A 7.8-magnitude earthquake hit near Gaziantep in southeastern Turkey on Monday, the US Geological Service said.
The quake struck at 04:17 am local time (0117 GMT) at a depth of about 17.9 kilometres (11 miles).
According to AFAD, the government’s disaster management agency, the quake’s magnitude was 7.4.
The USGS reported another shallow 6.7-magnitude quake occurring near the site of the first about 15 minutes after.
The southern region of Gaziantep — one of Turkey’s key industrial and manufacturing hubs — borders Syria. The tremors were felt in Lebanon, Syria and Cyprus, according to AFP correspondents.
Turkish authorities have not yet reported any deaths or injuries, but videos posted on social networks showed destroyed buildings in several cities in the southeast of the country.
Turkey is in one of the world’s most active earthquake zones.
Duzce was one of the regions hit by a 7.4-magnitude earthquake in 1999 — the worst to hit Turkey in decades.

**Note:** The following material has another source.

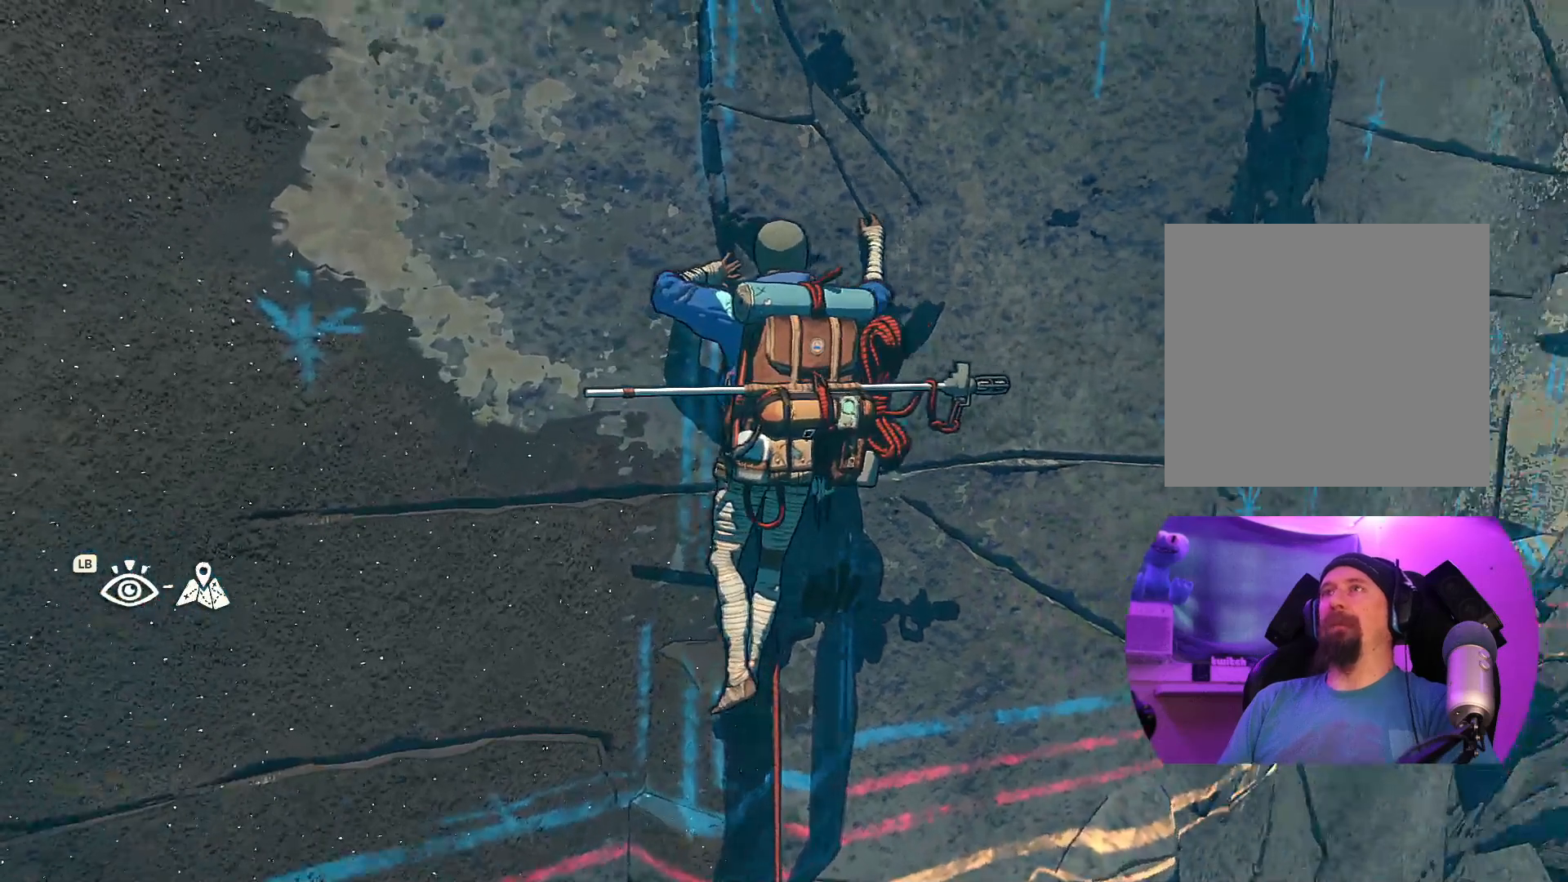
{"buttons": ["R1"], "left_stick": "up-left", "right_stick": "center", "events": [[300, "R1", "down"], [417, "left_stick", "up-left"]]}
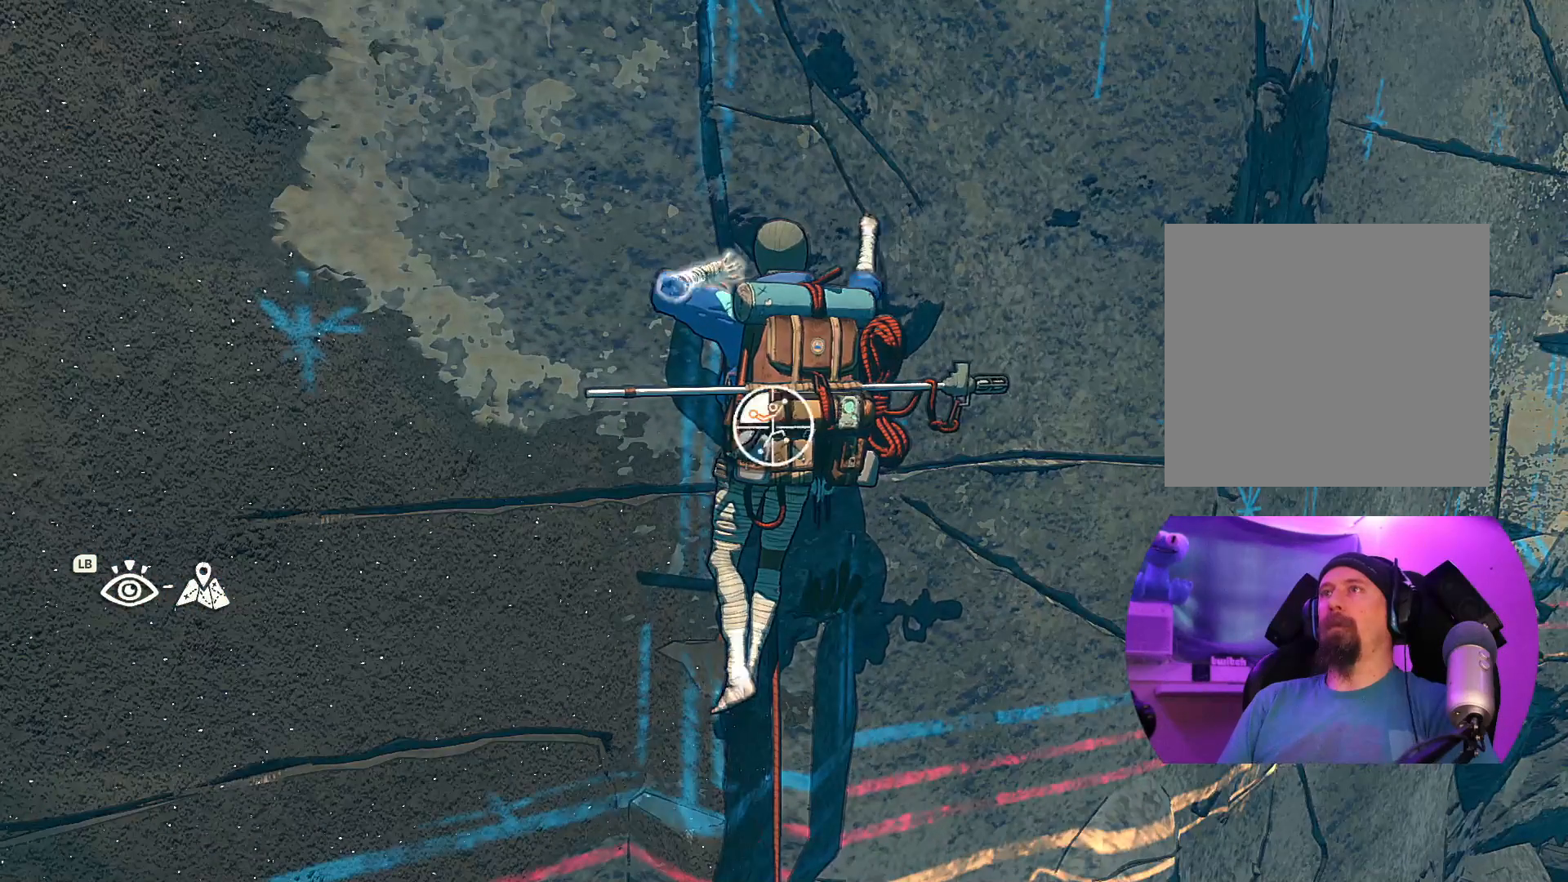
{"buttons": [], "left_stick": "up", "right_stick": "center", "events": [[284, "left_stick", "up"], [300, "R1", "up"]]}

That quake killed more than 17,000 people, including about 1,000 in Istanbul.
Experts have long warned a large quake could devastate Istanbul, which has allowed widespread building without safety precautions.
A magnitude-6.8 quake hit Elazig in January 2020, killing more than 40 people.
And in October that year, a magnitude-7.0 quake hit the Aegean Sea, killing 114 people and wounding more than 1,000.